Agradeço mais ainda a compreensão demonstrada pelos demais componentes desta Assembleia, e espero também que o povo acreano saiba interpretar a atitude que acabamos de tomar, nesse momento de tanta responsabilidade para a vida de nosso país.

Eram 23 horas e 40 minutos quando os deputados encerram os trabalhos. Estavam crentes de que tinham cumprido os seus deveres.

A posse – Treze deputados estavam presentes na Assembleia Legislativa, no dia 9 de maio de 1964. Presidida por Joaquim Cruz, a sessão iniciou às 11 horas. Edgard Pedreira de Cerqueira Filho foi introduzido na Casa pelos líderes partidários e tomou assento ao lado direito do presidente da mesa diretora.

▶ Dados fornecidos
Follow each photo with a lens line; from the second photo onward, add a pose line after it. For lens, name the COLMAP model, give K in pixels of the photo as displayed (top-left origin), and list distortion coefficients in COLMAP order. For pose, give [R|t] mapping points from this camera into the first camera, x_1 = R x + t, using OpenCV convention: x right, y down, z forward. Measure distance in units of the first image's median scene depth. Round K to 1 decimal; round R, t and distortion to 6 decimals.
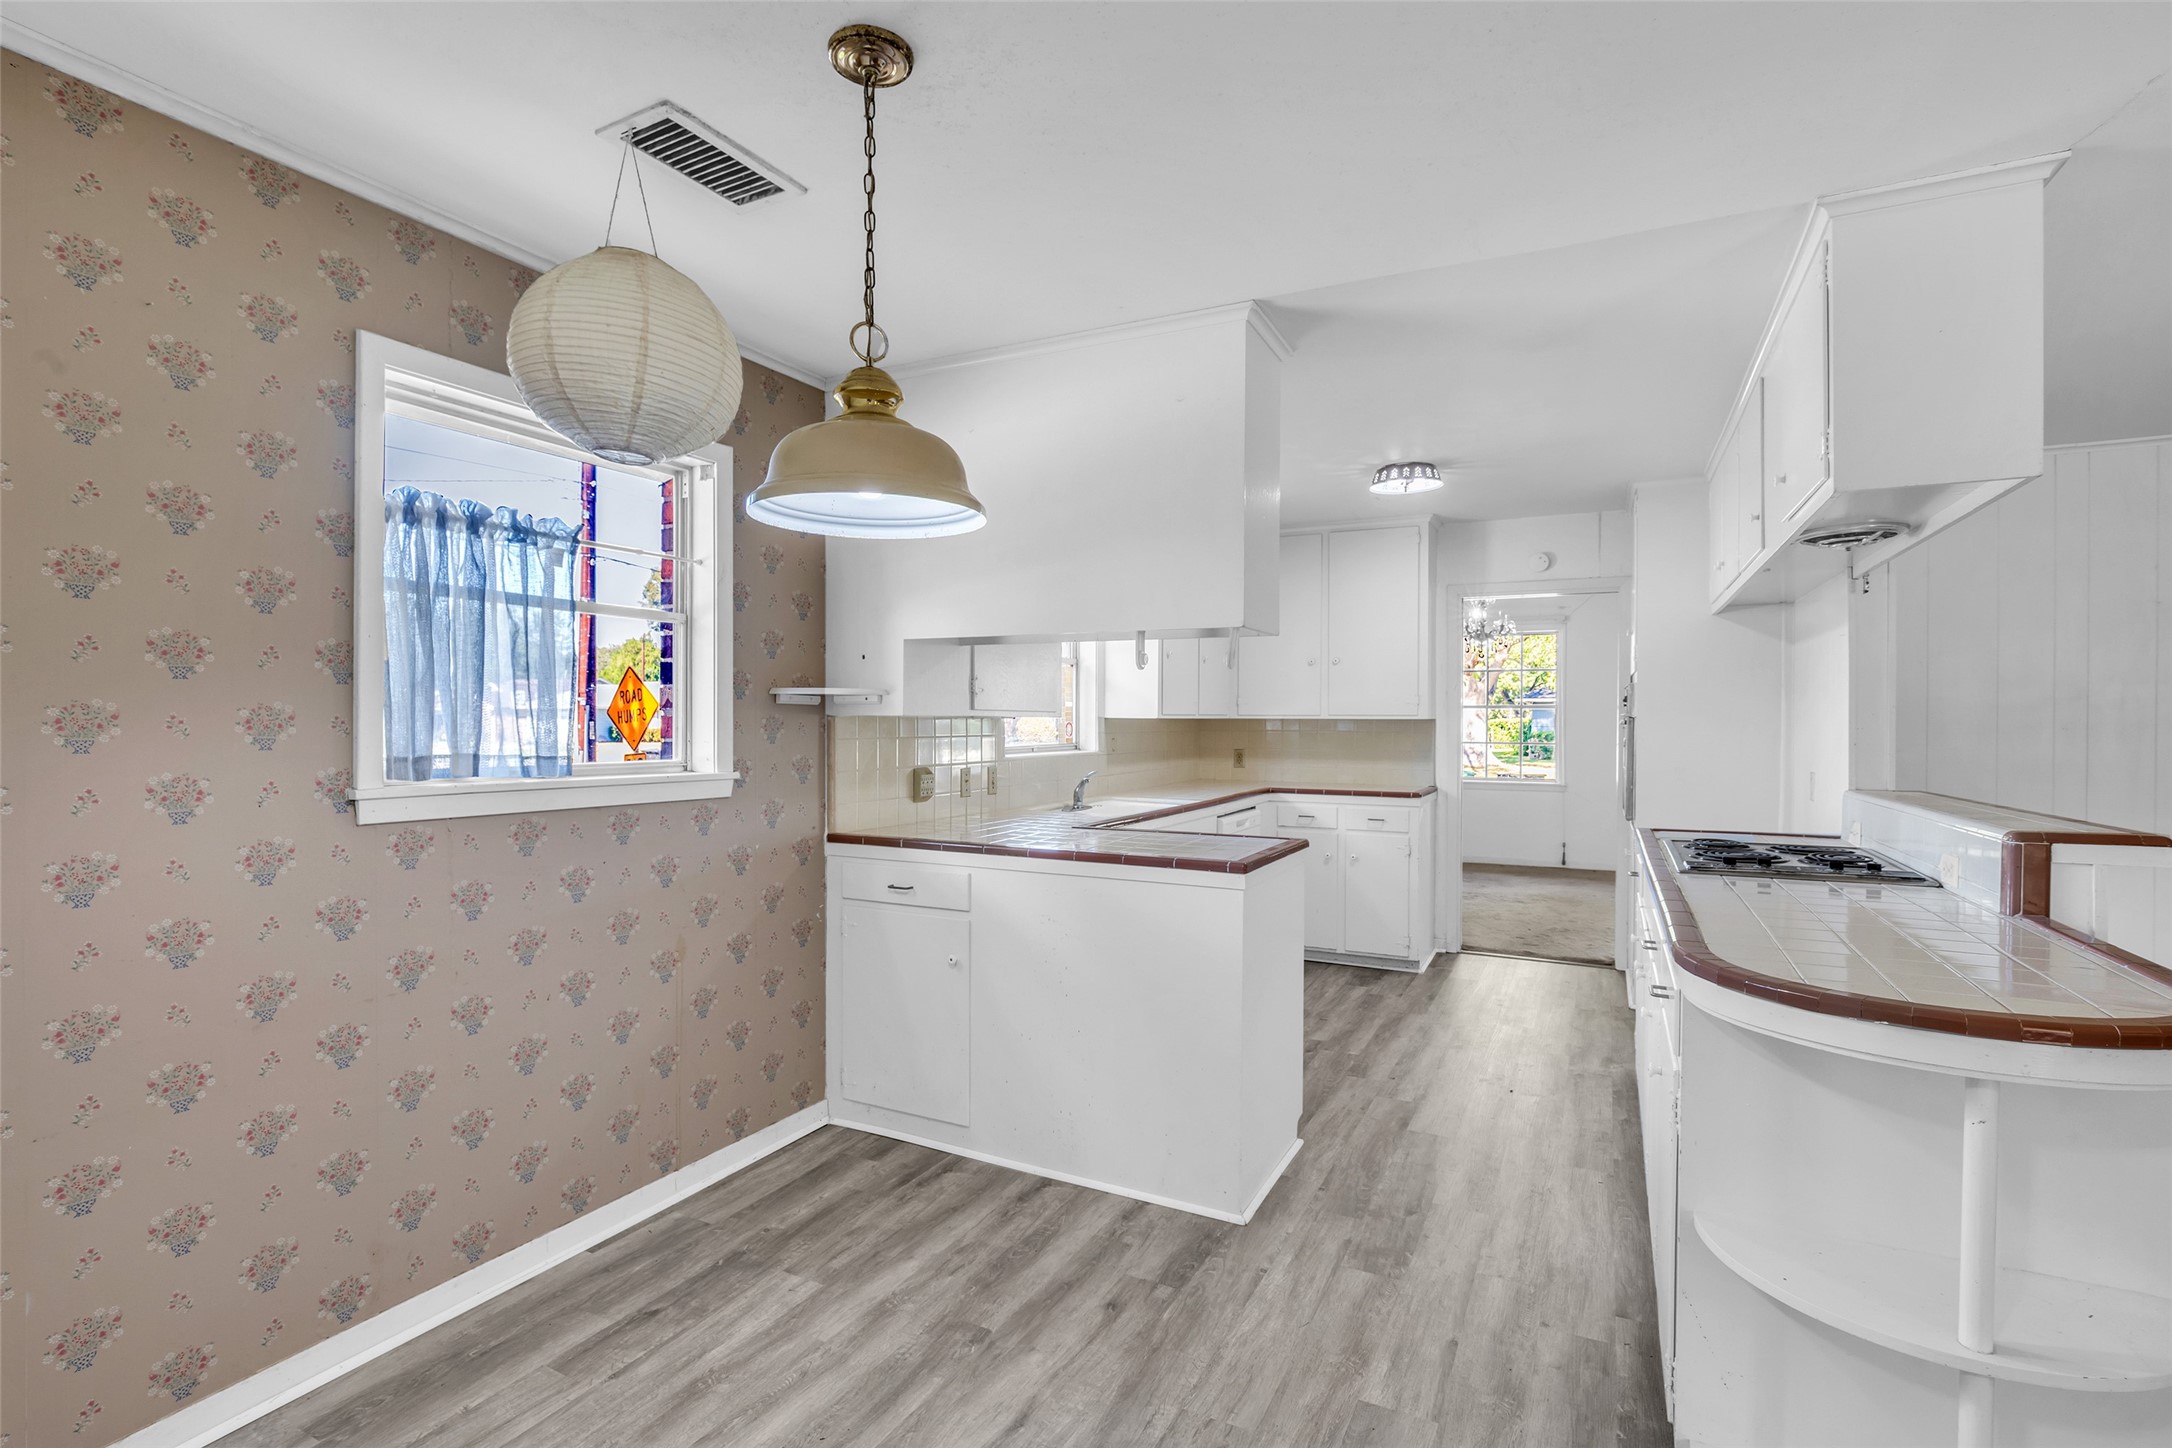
lens RADIAL K [[1000.2, 0, 1086.0], [0, 1000.2, 724.0], [0, 0, 1]] dist [0.000715, 0.000380]
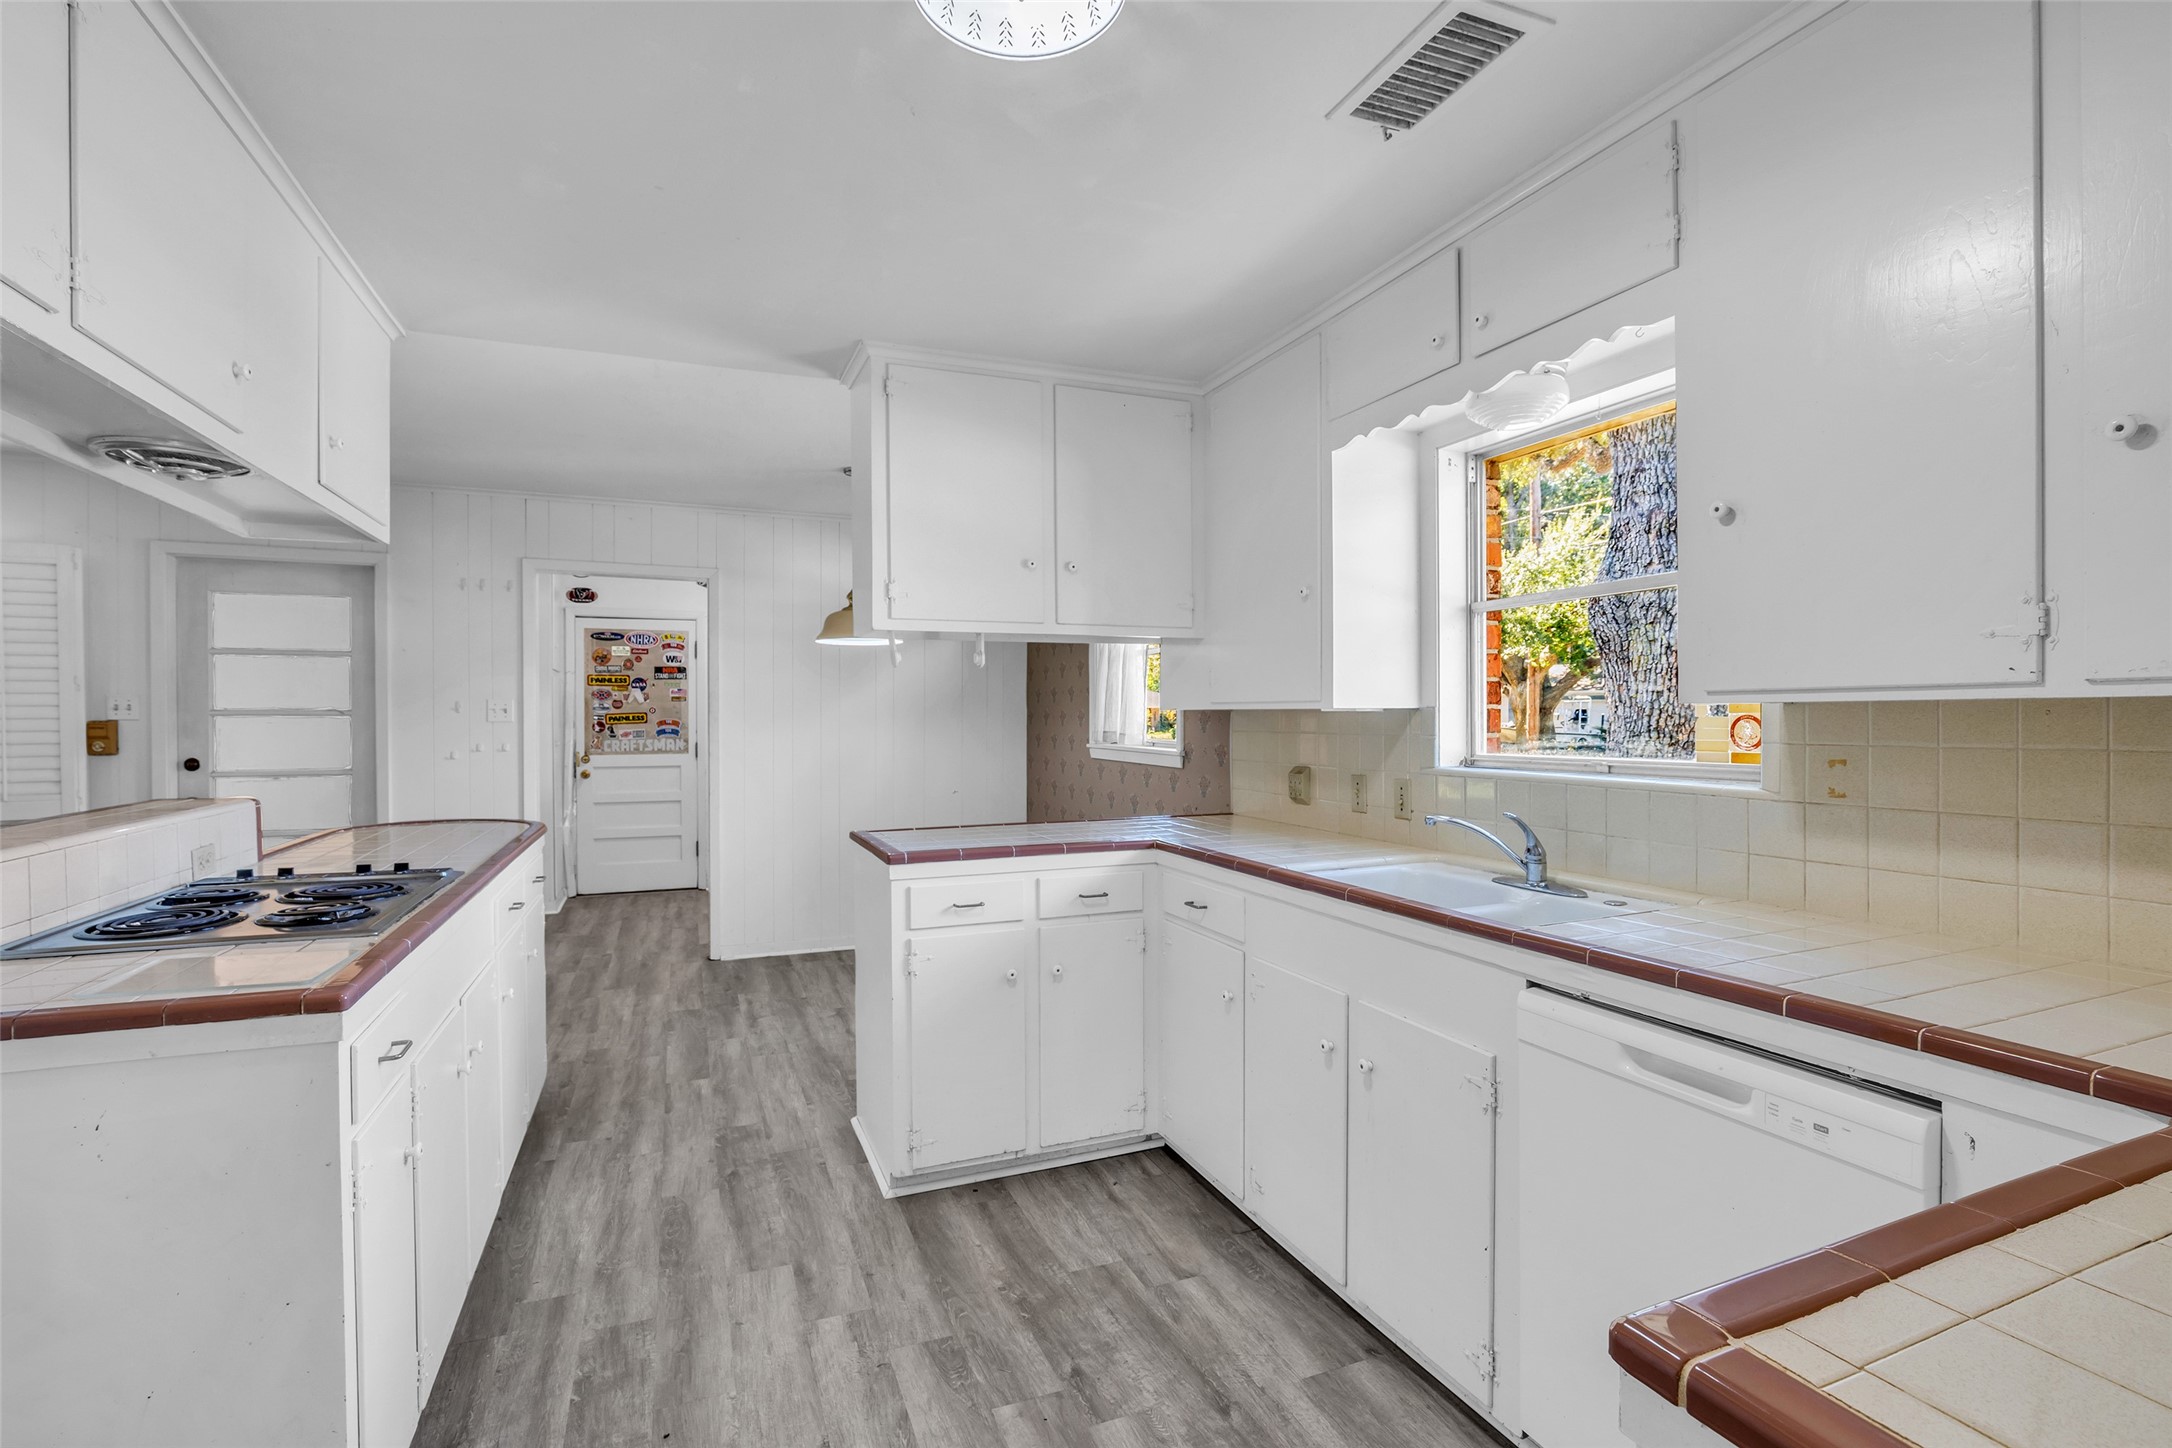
lens RADIAL K [[1000.2, 0, 1086.0], [0, 1000.2, 724.0], [0, 0, 1]] dist [0.000715, 0.000380]
pose [[-0.647899, 0.004210, -0.761715, 1.014326], [-0.000886, 0.999980, 0.006281, 0.000692], [0.761726, 0.004744, -0.647882, 2.246758]]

▶ Tarefas propostas
A. No relato sobre a Assembleia Legislativa, a que horas começou a sessão de 9 de maio de 1964?
B. Traduza para o inglês esta frase do relato sobre a Assembleia Legislativa: "Estavam crentes de que tinham cumprido os seus deveres."
C. Prossiga o relato sobre a Assembleia Legislativa a partir da última frase apresentada.
Os dados apresentados acima provêm de outra fonte.

▶ Respostas escritas
A. Às 11 horas.

B. They were convinced that they had fulfilled their duties.

C.
Cerqueira Filho prestou juramento:

– Prometo manter, defender e cumprir a Constituição e as leis da República e do Estado, servindo com honra, probidade e dedicação ao povo do Acre.

Feito o juramento, a banda de música da Guarda Territorial executou o hino nacional. Em seguida, Geraldo Reis Fleming fez a leitura do termo de posse, que foi assinado pelo deputado Joaquim Lopes da Cruz e Cerqueira Filho.

Joaquim Cruz facultou a palavra. Naquele momento teve início a uma série de loas ao governador eleito indiretamente. O primeiro a falar foi o deputado Carlos Afonso. Falou pelo Partido Social Democrático (PSD). Pediu desculpas por “ser simples, mas sincero”.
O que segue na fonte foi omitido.